Researchers from all over the world have formulated tests, taking diagnostics to a new high.
World Congress of Cardiology, Barcelona, witnessed the presentation of a novel device that can monitor heart patients at home. Dubbed the ‘smart shirt’, it incorporates stainless steel threads that can record an electrocardiogram and transmit it over the mobile phone network to a central monitoring center. Tests have confirmed it is as reliable as electrocardiogram machines used in hospitals.
At another conference, the 23rd International Papillomavirus Congress and Clinical Workshop, Innogenetics announced its entry into the field of diagnostics with a test for human papillomavirus. The Belgian pharmaceuticals company has developed a test to diagnose HPV genotypes including 6, 11, 16, and 18. The test, called INNO-LiPA HPV Genotyping CE will be a complement to other tests like Pap smear and DNA-based HPV screening tests. The test will also aid the selection of individuals eligible for HPV vaccination. Formal CE-marking of the test is expected by October.

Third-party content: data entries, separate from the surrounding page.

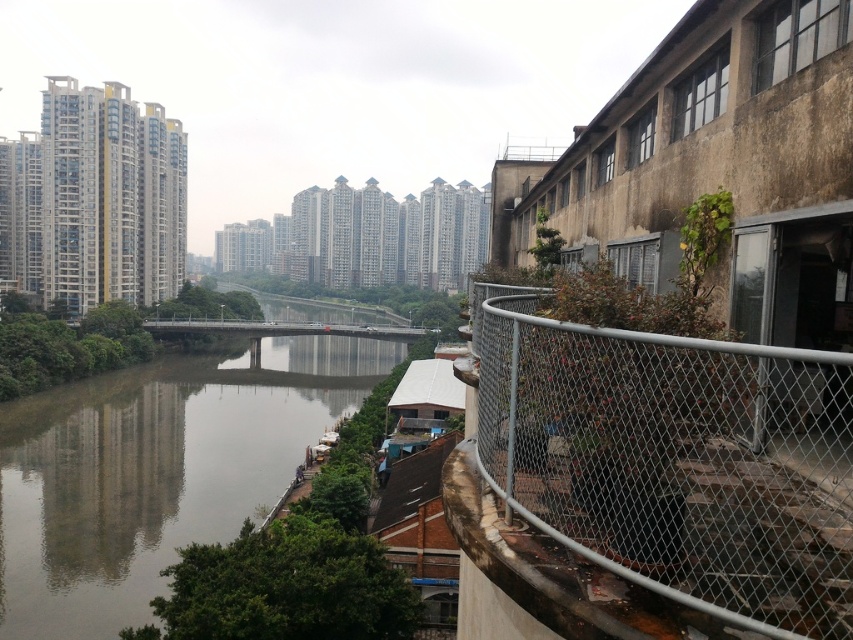
Can you confirm if silver chain-link fence at right is thinner than brown concrete river at center?

Yes.

Is silver chain-link fence at right to the left of brown concrete river at center from the viewer's perspective?

In fact, silver chain-link fence at right is to the right of brown concrete river at center.

Identify the location of silver chain-link fence at right. This screenshot has width=853, height=640. (675, 460).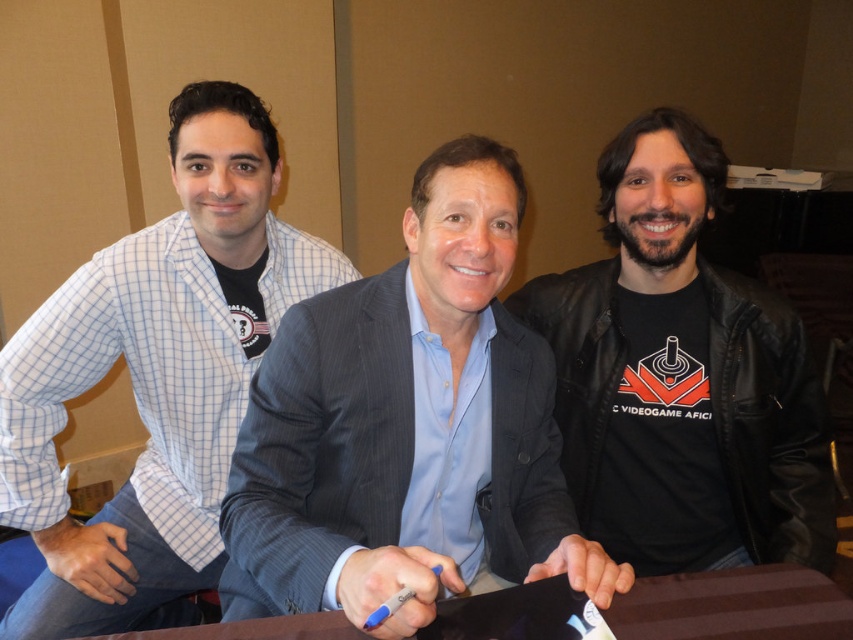
Question: Which point appears closest to the camera in this image?

Choices:
 (A) (190, 323)
 (B) (669, 204)
 (C) (624, 604)

Answer: (C)

Question: Which point is farther to the camera?

Choices:
 (A) (679, 244)
 (B) (387, 611)
 (C) (643, 595)
 (D) (341, 392)

Answer: (A)

Question: Does black leather jacket at right appear over brown wooden table at center?

Choices:
 (A) no
 (B) yes

Answer: (B)

Question: Is black leather jacket at right above brown wooden table at center?

Choices:
 (A) yes
 (B) no

Answer: (A)

Question: Which point is closer to the camera?

Choices:
 (A) blue plastic pen at center
 (B) brown wooden table at center

Answer: (A)

Question: Considering the relative positions of white checkered shirt at left and blue plastic pen at center in the image provided, where is white checkered shirt at left located with respect to blue plastic pen at center?

Choices:
 (A) right
 (B) left

Answer: (B)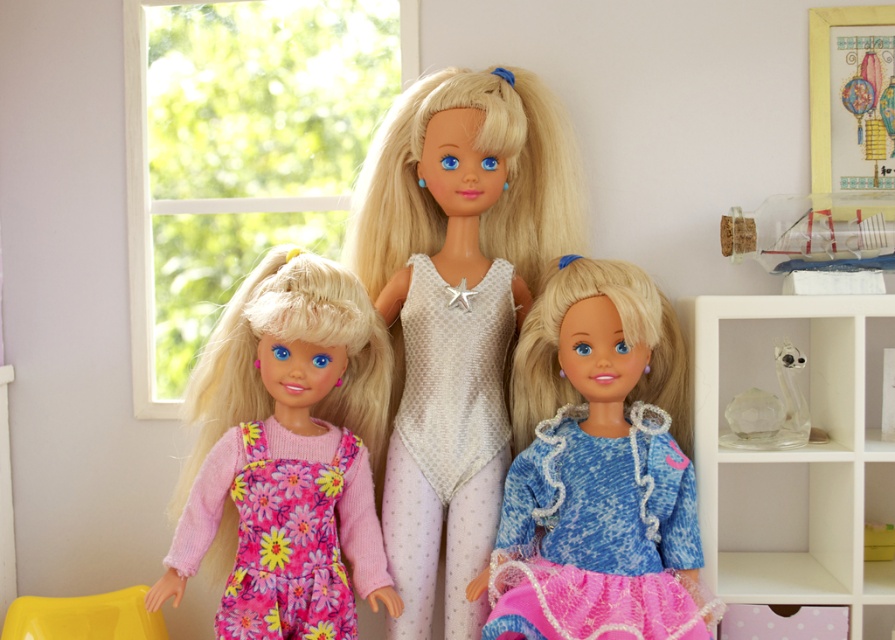
Is white dotted fabric dress at center shorter than fluffy pink fabric dress at left?

No.

Does point (441, 499) come farther from viewer compared to point (334, 385)?

No.

Who is more forward, (x=419, y=332) or (x=307, y=422)?

Point (x=307, y=422) is in front.

The image size is (895, 640). What are the coordinates of `white dotted fabric dress at center` in the screenshot? It's located at (456, 312).

Is point (313, 314) farther from camera compared to point (210, 522)?

No, (313, 314) is in front of (210, 522).

Is point (231, 356) farther from viewer compared to point (276, 440)?

Yes.

This screenshot has height=640, width=895. I want to click on fluffy pink fabric dress at left, so click(287, 452).

Between white dotted fabric dress at center and floral fabric dress at lower left, which one is positioned lower?

floral fabric dress at lower left is lower down.

This screenshot has height=640, width=895. Describe the element at coordinates (456, 312) in the screenshot. I see `white dotted fabric dress at center` at that location.

Locate an element on the screen. Image resolution: width=895 pixels, height=640 pixels. white dotted fabric dress at center is located at coordinates (456, 312).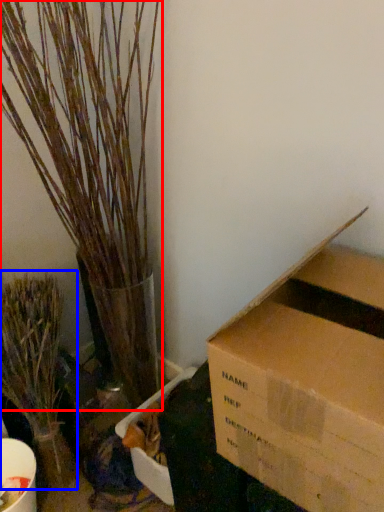
Question: Which object appears closest to the camera in this image, houseplant (highlighted by a red box) or houseplant (highlighted by a blue box)?

Choices:
 (A) houseplant
 (B) houseplant

Answer: (A)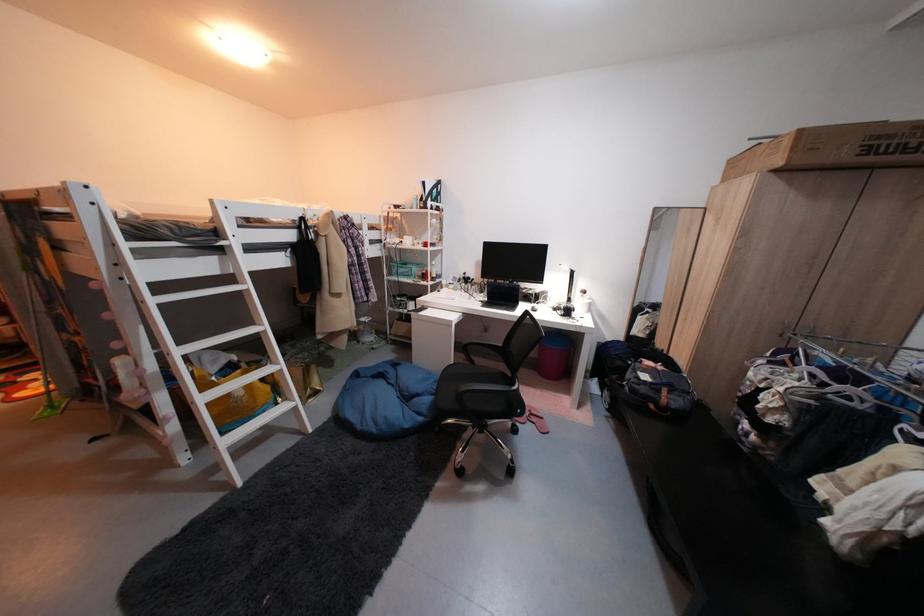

Meanwhile, researchers from the University of Arkansas for Medical Sciences and the Arkansas Children's Hospital Research Institute have formulated a new test to detect acetaminophen poisoning in both children and adults. The test centers around a protein compound called cysteine adducts that forms with toxic doses of acetaminophen. In a study conducted to determine its effectiveness, the test identified potential acetaminophen toxicity in eight of 64 samples from patients with liver damage of undetermined cause.
Another simple test has been developed in Niger to detect meningococcal meningitis. Two paper strips called ‘dipsticks’ dipped in the patient's spinal fluid can indicate whether one of the four groups of meningococcus is present, and if so, which one. The test is ideal for healthcare workers in remote areas as it requires neither sophisticated laboratory equipment nor refrigeration.